Inevitably, he had reservations about doing so, due to the complexity of Jackson’s legacy. “Everyone has their opinion,” he says. “Some people think it’s not appropriate; some people separate the art from the artist. We ask, in part, how do we have this conversation about this large body of work going nowhere? We focus on the creative process. Despite being so polarizing, his music connects. Every night we have New York’s most diverse audience, all connected through their music.

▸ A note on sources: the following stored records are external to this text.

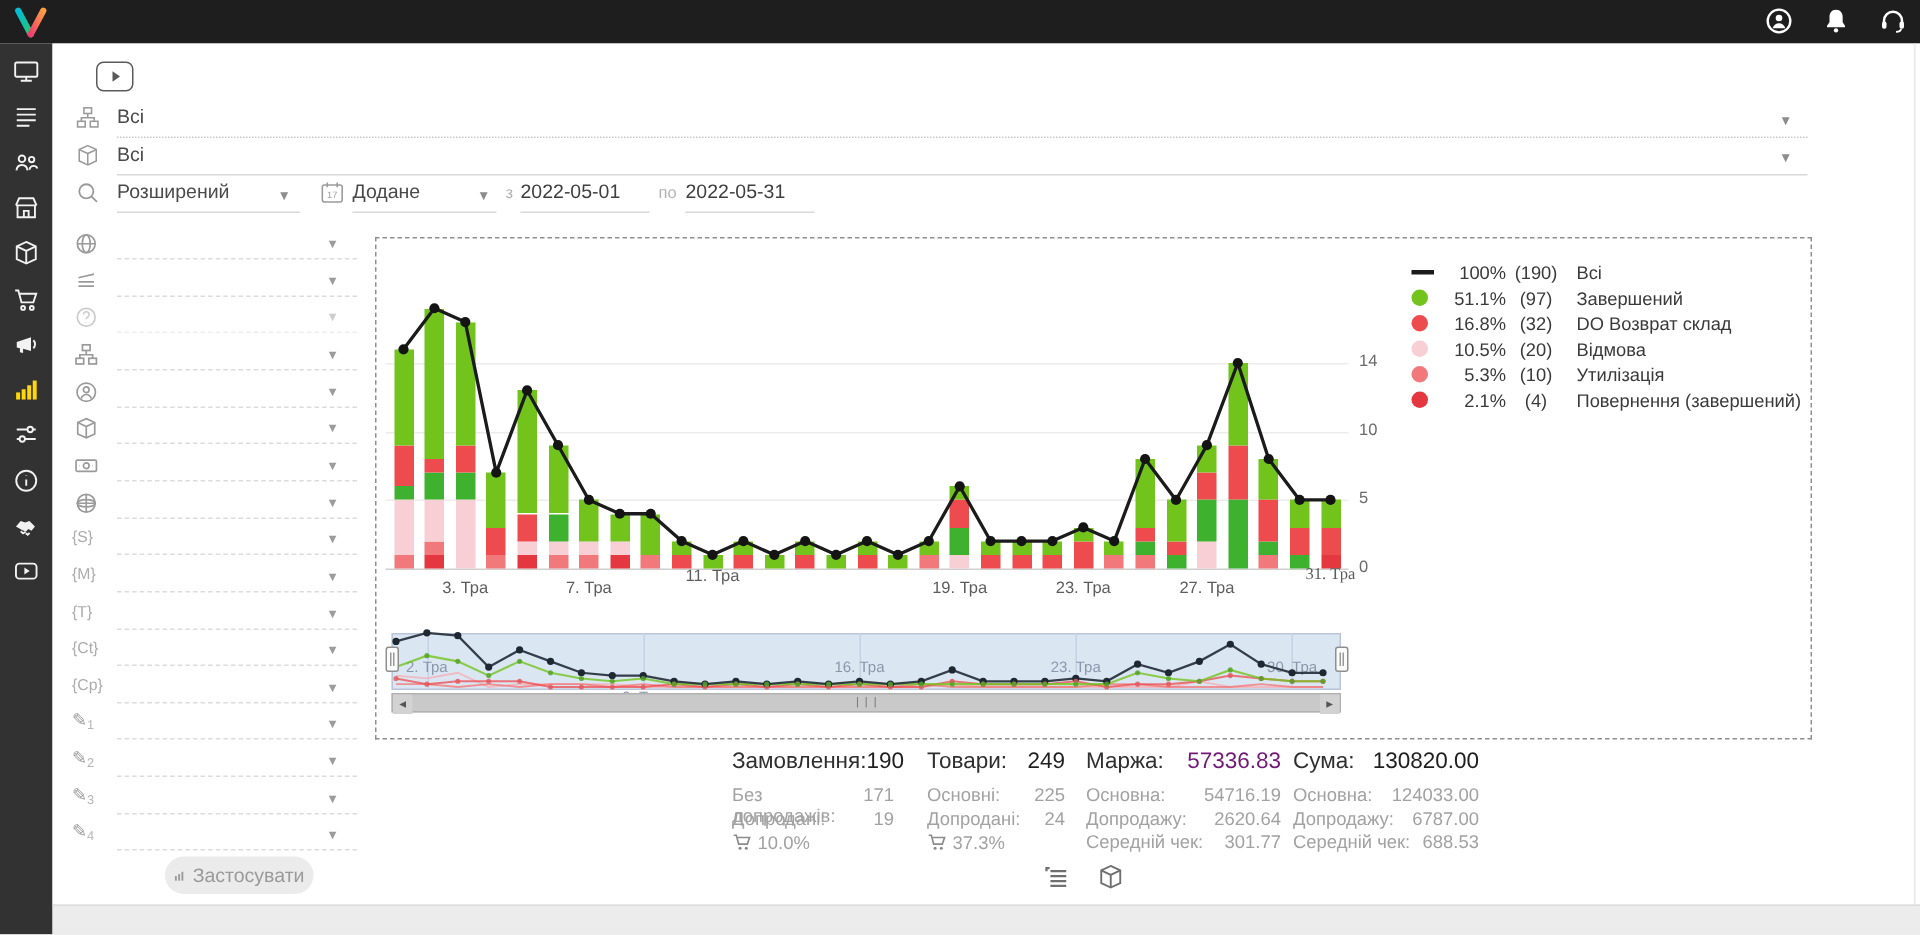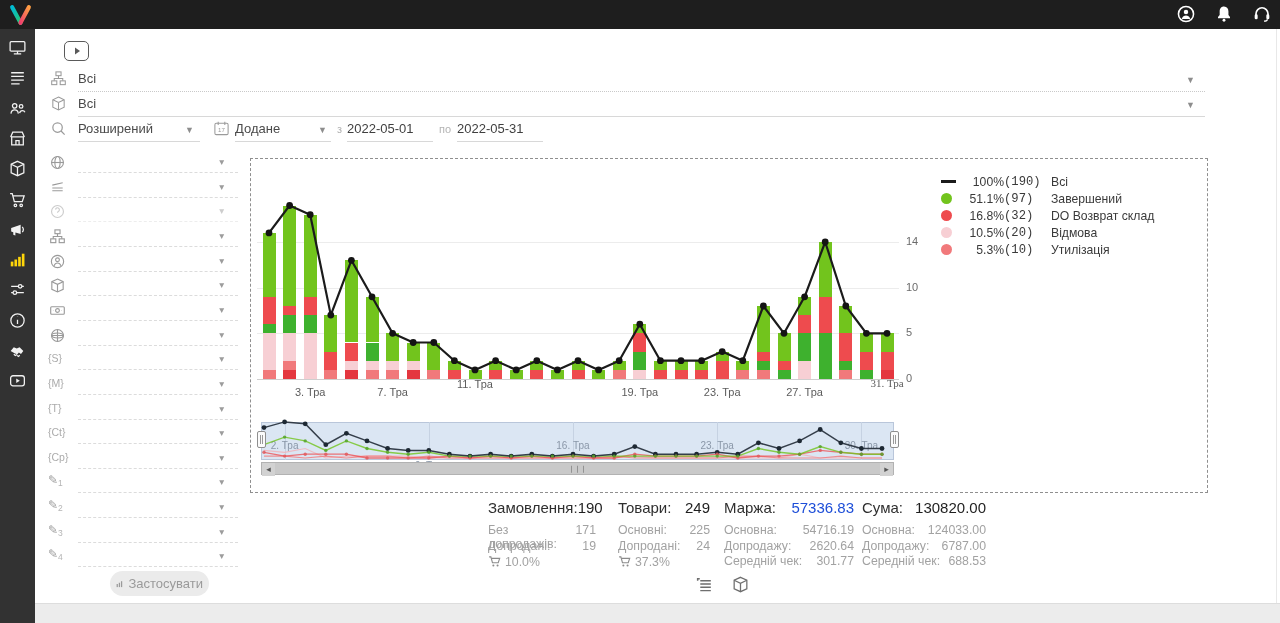--- a/index.html
+++ b/index.html
@@ -31,7 +31,7 @@
   .seg{position:absolute;width:13px;}
   .legend-row{display:flex;align-items:center;height:17px;font-size:12.2px;color:#3a3a3a;}
   .lg-pct{display:inline-block;width:46px;text-align:right;}
-  .lg-cnt{display:inline-block;width:40px;text-align:left;font-family:Liberation Mono, monospace;}
+  .lg-cnt{display:inline-block;width:40px;text-align:center;}
   .lg-lbl{margin-left:7px;white-space:nowrap;}
   .stat-col{position:absolute;top:470px;}
   .stat-title{display:flex;justify-content:space-between;font-size:15px;color:#2f2f2f;margin-bottom:7px;}

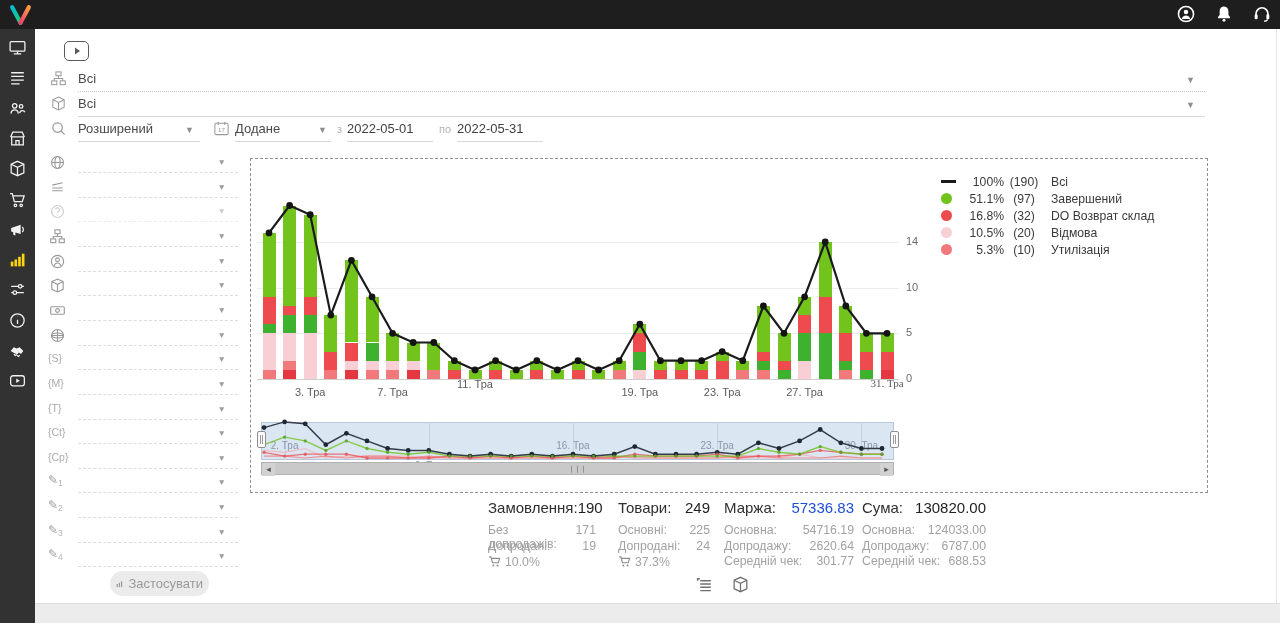--- a/index.html
+++ b/index.html
@@ -623,6 +623,12 @@
             <span class="lg-cnt">(10)</span>
             <span class="lg-lbl">Утилізація</span>
           </div>
+          <div class="legend-row">
+            <span style="display: inline-block; width: 11px; height: 11px; border-radius: 50%; background: rgb(228, 55, 63); margin-right: 6px; margin-left: 0px;"></span>
+            <span class="lg-pct">2.1%</span>
+            <span class="lg-cnt">(4)</span>
+            <span class="lg-lbl">Повернення (завершений)</span>
+          </div>
         </div>
       </div>
 

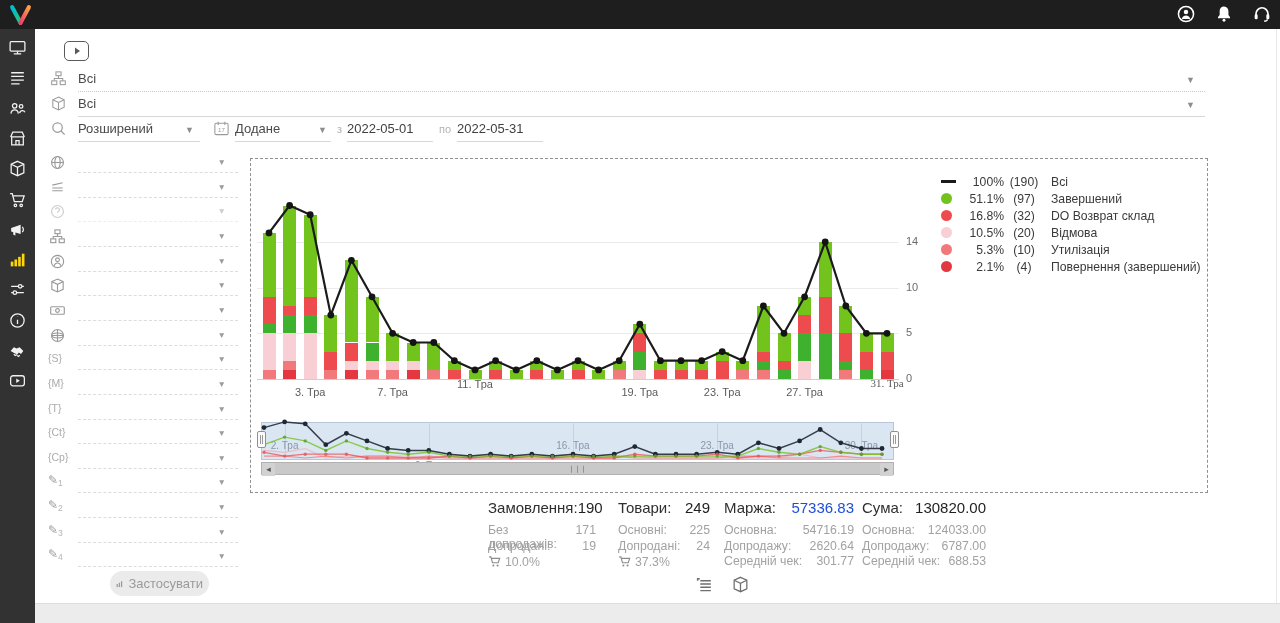--- a/index.html
+++ b/index.html
@@ -680,7 +680,7 @@
         <div class="stat-col" style="left: 689px; width: 130px;">
           <div class="stat-title">
             <span>Маржа:</span>
-            <span style="color:#1d4ed8">57336.83</span>
+            <span style="color:#701a75">57336.83</span>
           </div>
           <div class="stat-row">
             <span>Основна:</span>

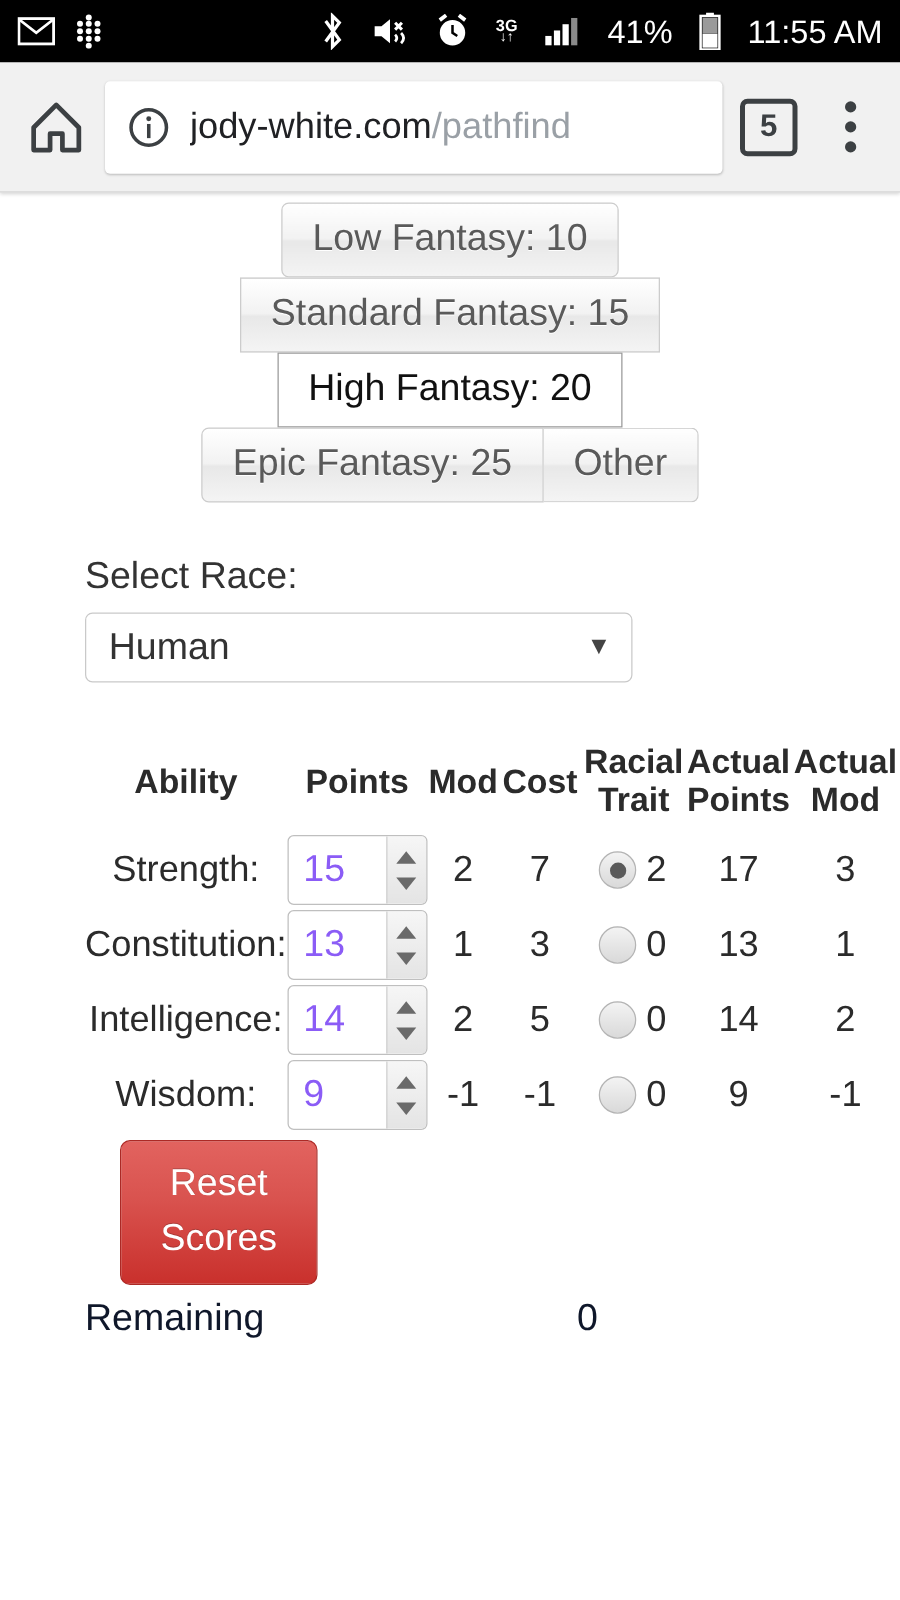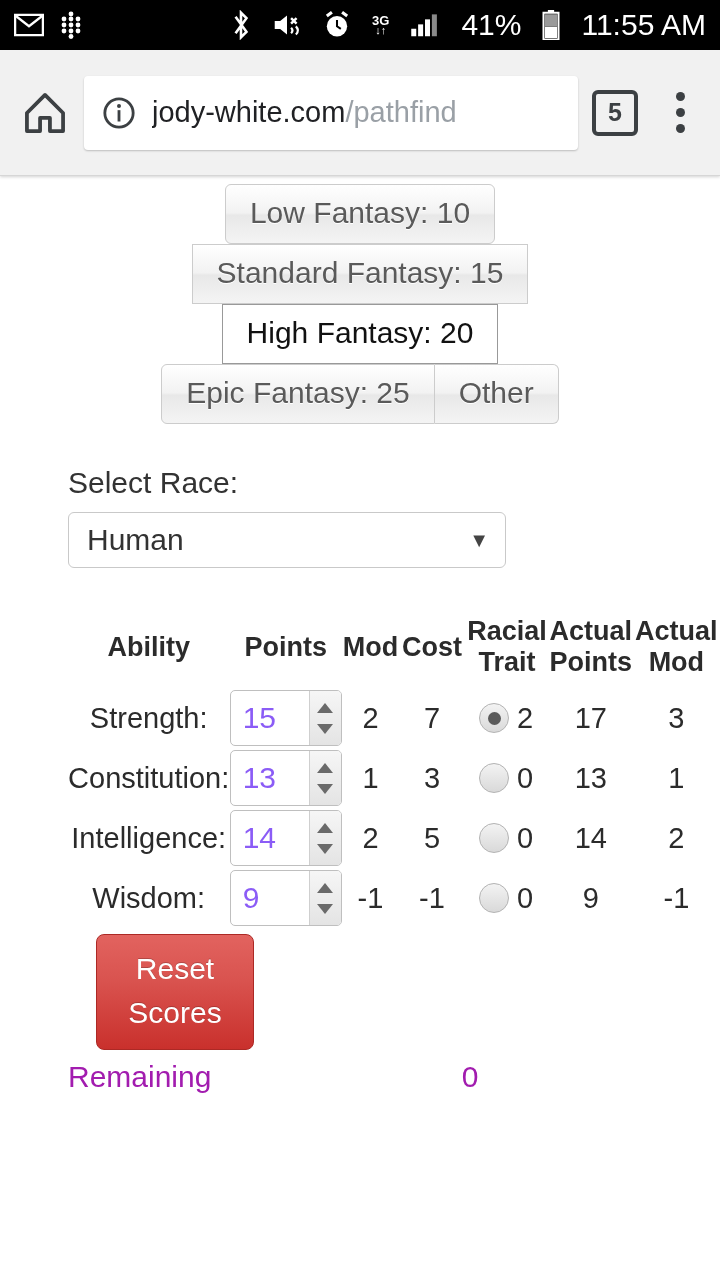--- a/index.html
+++ b/index.html
@@ -24,7 +24,7 @@
   .sb-right { display: flex; align-items: center; gap: 21px; }
   .sb-icon { display: inline-flex; align-items: center; justify-content: center; }
   .sb-text {
-    font-size: 30px; color: #ffffff; font-family: "Liberation Sans", sans-serif;
+    font-size: 26px; color: #ffffff; font-family: "Liberation Sans", sans-serif;
     letter-spacing: 0px; line-height: 1;
   }
   .sb-3g {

I don’t regret doing it at all. »
The pressure of creating a musical on Broadway is different from that of a ballet, “because you’re expected to make money for people,” says Wheeldon. But as a result, they have a lot more development time to get it right: plenty of workshops before they start rehearsals, six weeks of previews before the press arrives. “I still haven’t put two scenes together in Like Water for Chocolate,” he says. . When will it be reunited? “The day before! Honestly, that’s usually what happens. It all comes crashing down and then it’s opening night. It’s a much riskier prospect.” But it’s also kind of excitement,” he said. “Just jump in and keep going.”
Like water for chocolate is at the Royal Opera House, London, from June 2 to 17.